The stakes are huge, especially in this race, where there have been three bruising brawls and three different winners.

Rick Santorum won the Iowa Caucus (although it took weeks to know it) thanks to the socially conservative Evangelicals. Mitt Romney won the New Hampshire primary thanks to the more moderate Republicans there. (It also happens to be the state next to the one he used to be governor of, so the real news would have been if he somehow managed to lose there.) And Newt Gingrich won South Carolina's primary thanks to proud, Tell- Those-Washington-Yankees-to-Keep-Their-Noses-Out- of-Our-Business Southerners in what happens to be the state next to the one Gingrich represented in Congress for 20 years.

Florida is the first state where Hispanics will make a (possibly huge) difference.

The candidates know it. Gingrich came to Calle Ocho in Miami's Little Havana, sipped cafecito and called for a "Cuban Spring." Romney carved lechon in Hialeah and trotted out his youngest son, Craig, to say a few words "en Espaņol, si." They both supported a statehood vote in front of Puerto Rican voters in Central Florida.

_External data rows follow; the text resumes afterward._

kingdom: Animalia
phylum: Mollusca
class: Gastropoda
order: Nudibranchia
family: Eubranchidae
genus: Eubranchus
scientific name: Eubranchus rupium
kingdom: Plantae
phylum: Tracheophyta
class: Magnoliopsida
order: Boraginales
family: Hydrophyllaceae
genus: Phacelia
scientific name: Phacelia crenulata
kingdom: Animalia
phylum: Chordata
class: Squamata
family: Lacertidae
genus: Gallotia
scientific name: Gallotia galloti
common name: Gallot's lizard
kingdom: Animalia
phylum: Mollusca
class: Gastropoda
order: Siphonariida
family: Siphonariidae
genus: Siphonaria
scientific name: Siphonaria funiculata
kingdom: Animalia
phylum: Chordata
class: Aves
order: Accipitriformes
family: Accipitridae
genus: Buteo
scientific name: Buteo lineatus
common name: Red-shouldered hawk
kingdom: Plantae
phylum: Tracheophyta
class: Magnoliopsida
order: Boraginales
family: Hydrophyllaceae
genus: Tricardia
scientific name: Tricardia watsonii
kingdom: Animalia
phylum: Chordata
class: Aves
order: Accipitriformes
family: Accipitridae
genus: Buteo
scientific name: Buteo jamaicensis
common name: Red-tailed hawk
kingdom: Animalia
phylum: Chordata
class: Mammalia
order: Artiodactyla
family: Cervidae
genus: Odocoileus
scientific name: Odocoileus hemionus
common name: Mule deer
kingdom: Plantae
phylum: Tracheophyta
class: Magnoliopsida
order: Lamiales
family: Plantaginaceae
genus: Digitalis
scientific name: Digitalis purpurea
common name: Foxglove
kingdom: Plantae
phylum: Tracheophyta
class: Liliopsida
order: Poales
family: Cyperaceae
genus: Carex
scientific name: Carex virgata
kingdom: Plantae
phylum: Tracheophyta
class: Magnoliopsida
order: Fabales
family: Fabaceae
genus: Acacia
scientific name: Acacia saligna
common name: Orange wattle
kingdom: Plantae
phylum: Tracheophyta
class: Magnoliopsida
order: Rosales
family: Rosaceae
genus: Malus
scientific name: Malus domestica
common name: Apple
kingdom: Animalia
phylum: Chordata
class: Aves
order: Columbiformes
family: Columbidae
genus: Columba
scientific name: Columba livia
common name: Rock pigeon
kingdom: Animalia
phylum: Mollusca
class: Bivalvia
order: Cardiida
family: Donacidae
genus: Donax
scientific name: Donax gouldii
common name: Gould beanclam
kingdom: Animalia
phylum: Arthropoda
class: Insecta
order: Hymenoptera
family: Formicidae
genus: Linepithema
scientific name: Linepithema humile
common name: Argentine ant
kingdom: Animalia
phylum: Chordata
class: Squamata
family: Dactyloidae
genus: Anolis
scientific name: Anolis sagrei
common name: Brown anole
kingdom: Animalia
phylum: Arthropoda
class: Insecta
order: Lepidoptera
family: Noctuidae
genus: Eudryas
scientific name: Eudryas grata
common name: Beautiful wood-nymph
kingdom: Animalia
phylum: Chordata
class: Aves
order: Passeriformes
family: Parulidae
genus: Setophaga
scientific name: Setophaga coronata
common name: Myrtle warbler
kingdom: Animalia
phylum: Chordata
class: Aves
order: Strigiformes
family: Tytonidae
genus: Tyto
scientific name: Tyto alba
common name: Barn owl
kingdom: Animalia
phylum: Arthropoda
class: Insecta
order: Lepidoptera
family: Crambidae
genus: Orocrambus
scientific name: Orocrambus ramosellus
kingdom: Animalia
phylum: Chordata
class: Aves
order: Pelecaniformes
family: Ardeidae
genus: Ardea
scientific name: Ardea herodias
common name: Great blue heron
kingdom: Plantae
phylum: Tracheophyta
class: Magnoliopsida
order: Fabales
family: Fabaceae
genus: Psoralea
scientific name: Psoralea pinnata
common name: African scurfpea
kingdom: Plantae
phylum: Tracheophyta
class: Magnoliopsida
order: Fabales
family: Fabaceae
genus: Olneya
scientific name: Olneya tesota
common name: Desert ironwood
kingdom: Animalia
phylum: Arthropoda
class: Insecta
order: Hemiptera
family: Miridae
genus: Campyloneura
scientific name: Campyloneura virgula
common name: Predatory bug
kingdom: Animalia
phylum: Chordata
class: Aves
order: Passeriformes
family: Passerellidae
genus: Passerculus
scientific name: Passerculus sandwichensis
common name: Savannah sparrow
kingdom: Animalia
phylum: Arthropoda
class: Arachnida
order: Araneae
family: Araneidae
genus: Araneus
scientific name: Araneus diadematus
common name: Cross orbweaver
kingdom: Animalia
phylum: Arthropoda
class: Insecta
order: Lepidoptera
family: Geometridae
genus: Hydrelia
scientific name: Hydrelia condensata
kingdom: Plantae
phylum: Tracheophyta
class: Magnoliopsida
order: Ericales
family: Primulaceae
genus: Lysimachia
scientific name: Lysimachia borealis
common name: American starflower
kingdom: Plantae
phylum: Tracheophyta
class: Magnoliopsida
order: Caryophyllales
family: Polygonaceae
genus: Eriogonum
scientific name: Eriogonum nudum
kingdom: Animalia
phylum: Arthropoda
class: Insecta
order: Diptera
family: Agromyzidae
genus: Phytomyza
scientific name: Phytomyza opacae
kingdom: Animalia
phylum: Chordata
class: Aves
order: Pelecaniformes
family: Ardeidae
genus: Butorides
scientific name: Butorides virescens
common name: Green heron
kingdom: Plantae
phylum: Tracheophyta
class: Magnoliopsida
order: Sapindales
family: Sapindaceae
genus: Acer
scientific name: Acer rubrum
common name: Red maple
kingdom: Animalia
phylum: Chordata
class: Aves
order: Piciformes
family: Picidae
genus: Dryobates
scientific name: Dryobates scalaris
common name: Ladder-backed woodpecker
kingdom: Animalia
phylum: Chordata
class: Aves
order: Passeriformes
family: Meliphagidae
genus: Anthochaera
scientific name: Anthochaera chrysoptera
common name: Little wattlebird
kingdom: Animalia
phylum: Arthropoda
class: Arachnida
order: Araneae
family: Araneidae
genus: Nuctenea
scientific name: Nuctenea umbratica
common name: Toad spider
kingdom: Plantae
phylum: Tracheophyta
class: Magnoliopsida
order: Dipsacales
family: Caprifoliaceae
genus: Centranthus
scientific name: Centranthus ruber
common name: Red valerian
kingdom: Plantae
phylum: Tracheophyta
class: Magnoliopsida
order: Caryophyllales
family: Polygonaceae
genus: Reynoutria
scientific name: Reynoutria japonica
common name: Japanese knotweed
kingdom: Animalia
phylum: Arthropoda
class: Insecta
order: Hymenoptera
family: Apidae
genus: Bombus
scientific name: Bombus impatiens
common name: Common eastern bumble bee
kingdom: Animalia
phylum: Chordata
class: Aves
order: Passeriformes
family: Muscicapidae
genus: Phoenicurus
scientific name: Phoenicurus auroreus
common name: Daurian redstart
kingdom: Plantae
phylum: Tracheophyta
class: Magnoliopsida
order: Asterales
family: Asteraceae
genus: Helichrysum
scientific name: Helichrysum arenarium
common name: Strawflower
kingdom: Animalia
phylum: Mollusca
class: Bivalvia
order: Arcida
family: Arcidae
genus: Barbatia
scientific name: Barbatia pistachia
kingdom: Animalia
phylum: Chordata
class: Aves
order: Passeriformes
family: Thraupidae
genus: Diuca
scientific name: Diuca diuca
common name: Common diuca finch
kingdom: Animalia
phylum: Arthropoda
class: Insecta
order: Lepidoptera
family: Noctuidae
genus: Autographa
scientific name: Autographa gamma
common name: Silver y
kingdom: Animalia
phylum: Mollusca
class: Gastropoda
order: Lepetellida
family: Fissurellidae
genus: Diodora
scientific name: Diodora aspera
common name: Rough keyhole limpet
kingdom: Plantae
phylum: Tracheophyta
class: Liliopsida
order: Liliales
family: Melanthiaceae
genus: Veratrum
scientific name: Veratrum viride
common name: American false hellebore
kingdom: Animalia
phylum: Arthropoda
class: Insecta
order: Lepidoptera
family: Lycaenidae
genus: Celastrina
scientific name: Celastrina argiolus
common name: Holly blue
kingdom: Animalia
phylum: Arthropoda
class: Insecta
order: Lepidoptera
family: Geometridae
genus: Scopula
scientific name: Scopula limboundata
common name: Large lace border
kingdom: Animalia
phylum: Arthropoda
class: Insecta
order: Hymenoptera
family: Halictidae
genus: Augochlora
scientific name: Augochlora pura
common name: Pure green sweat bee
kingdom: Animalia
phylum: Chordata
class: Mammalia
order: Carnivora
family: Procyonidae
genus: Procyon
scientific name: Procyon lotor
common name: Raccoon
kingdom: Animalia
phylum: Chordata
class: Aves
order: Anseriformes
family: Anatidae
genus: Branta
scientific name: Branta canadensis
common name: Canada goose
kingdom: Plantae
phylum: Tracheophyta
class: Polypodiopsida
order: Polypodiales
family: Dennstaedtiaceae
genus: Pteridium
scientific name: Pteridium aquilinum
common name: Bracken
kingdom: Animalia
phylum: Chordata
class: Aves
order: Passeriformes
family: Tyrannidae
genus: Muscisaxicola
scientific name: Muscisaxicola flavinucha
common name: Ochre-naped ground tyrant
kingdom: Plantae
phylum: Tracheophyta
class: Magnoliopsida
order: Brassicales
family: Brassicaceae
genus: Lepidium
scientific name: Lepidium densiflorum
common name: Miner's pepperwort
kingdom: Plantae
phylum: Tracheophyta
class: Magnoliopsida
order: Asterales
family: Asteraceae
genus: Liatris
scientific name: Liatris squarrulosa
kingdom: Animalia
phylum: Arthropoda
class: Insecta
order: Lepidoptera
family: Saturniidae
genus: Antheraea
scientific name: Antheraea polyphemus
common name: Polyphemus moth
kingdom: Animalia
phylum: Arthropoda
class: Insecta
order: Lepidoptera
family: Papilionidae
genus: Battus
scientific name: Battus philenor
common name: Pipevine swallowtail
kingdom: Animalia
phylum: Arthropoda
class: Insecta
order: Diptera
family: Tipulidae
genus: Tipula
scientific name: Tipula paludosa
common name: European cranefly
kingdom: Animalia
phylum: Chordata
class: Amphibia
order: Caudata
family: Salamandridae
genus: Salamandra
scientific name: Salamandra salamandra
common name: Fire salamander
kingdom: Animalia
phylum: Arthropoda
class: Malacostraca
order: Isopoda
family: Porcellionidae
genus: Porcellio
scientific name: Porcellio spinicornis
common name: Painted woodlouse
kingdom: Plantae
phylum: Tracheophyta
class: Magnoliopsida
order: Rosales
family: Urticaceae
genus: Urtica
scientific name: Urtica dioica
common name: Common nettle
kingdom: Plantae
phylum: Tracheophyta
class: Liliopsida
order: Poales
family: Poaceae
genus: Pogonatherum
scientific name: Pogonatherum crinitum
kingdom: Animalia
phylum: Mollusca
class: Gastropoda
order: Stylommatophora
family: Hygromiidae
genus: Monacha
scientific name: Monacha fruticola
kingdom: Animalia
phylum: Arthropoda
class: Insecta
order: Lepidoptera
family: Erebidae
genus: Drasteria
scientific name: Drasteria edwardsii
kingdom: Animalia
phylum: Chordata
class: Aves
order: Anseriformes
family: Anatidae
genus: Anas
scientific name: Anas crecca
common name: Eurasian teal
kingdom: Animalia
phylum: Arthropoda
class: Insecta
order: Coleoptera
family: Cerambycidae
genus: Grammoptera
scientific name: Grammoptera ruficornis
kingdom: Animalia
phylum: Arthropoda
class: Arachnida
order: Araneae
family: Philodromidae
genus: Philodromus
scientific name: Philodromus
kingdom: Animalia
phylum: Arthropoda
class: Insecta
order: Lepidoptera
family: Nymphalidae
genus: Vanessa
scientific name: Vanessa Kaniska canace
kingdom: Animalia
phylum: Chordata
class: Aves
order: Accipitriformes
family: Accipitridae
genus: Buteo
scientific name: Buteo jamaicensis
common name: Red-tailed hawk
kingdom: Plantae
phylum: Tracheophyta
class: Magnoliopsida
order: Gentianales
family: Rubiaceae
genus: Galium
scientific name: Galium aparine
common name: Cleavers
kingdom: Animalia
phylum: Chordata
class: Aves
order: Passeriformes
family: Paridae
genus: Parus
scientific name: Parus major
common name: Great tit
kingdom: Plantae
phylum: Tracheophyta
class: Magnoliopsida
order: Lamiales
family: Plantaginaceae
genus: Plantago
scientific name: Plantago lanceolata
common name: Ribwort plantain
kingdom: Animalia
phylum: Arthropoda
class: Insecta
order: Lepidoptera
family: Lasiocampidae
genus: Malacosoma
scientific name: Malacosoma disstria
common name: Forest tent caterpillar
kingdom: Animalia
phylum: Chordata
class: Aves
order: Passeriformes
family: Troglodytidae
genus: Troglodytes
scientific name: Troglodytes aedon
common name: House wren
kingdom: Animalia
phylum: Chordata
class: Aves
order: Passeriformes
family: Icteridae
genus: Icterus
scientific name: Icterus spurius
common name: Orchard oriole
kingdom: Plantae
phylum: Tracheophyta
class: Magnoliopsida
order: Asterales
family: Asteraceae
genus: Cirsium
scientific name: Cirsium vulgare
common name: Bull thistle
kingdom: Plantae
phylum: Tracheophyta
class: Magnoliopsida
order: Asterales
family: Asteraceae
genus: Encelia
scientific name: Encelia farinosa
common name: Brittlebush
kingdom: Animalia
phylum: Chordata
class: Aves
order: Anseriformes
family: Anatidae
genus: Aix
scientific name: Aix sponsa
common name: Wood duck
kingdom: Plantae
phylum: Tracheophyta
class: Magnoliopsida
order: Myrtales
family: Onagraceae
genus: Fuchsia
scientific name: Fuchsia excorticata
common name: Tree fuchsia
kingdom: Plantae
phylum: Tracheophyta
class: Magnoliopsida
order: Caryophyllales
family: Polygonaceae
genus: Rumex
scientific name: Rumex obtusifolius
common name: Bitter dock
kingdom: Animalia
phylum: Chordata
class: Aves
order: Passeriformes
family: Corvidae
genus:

Santorum and Ron Paul have both pretty much skipped Florida, dedicating their time and money to upcoming fights in Colorado, Maine and Nevada.

The two frontrunners, though, have been duking it out across Florida, sometimes appearing within minutes of each other at the same place, before the same folks. (For a refresher, see our story about Gingrich and Romney giving their immigration speeches last Friday at the Hispanic Leadership Network conference in Doral.)

Romney surely knows how vital the Latino vote is. In 2008, he lost the Florida primary to Sen. John McCain by 97,000 votes. Nearly 52,000 of those votes were cast in South Florida, where Hispanics account for nearly three out of every four registered Republicans. Overall, McCain got 51 percent of the Latino vote in Florida. Romney got 15.

He doesn't want to let that happen again.

The stakes are too high. Florida is the first "winner-take-all" state. Even after it got punished by GOP elders for moving its primary up to January, the Sunshine State will still deliver more delegates to the winner of Tuesday's vote than New Hampshire and South Carolina combined. (There's a chance that could change at the convention in August, but for now anyway.) That means that whoever wins, by even a single vote, gets 50 delegates.

Both frontrunners are acutely aware that Hispanics represent about 11 percent of the state's registered Republicans, more than enough to sway the outcome.

And both also know that the latest polls on Monday put Romney ahead by somewhere between about 8 and 14 points. A Latino Decisions poll from last Wednesday showed him leading by double digits among Hispanic likely voters. But one out of five were still undecided.

So, today, even as voters cast their ballots and the results come rolling in, the two are making their last pitches and watching closely to see how Latinos vote. Because it matters.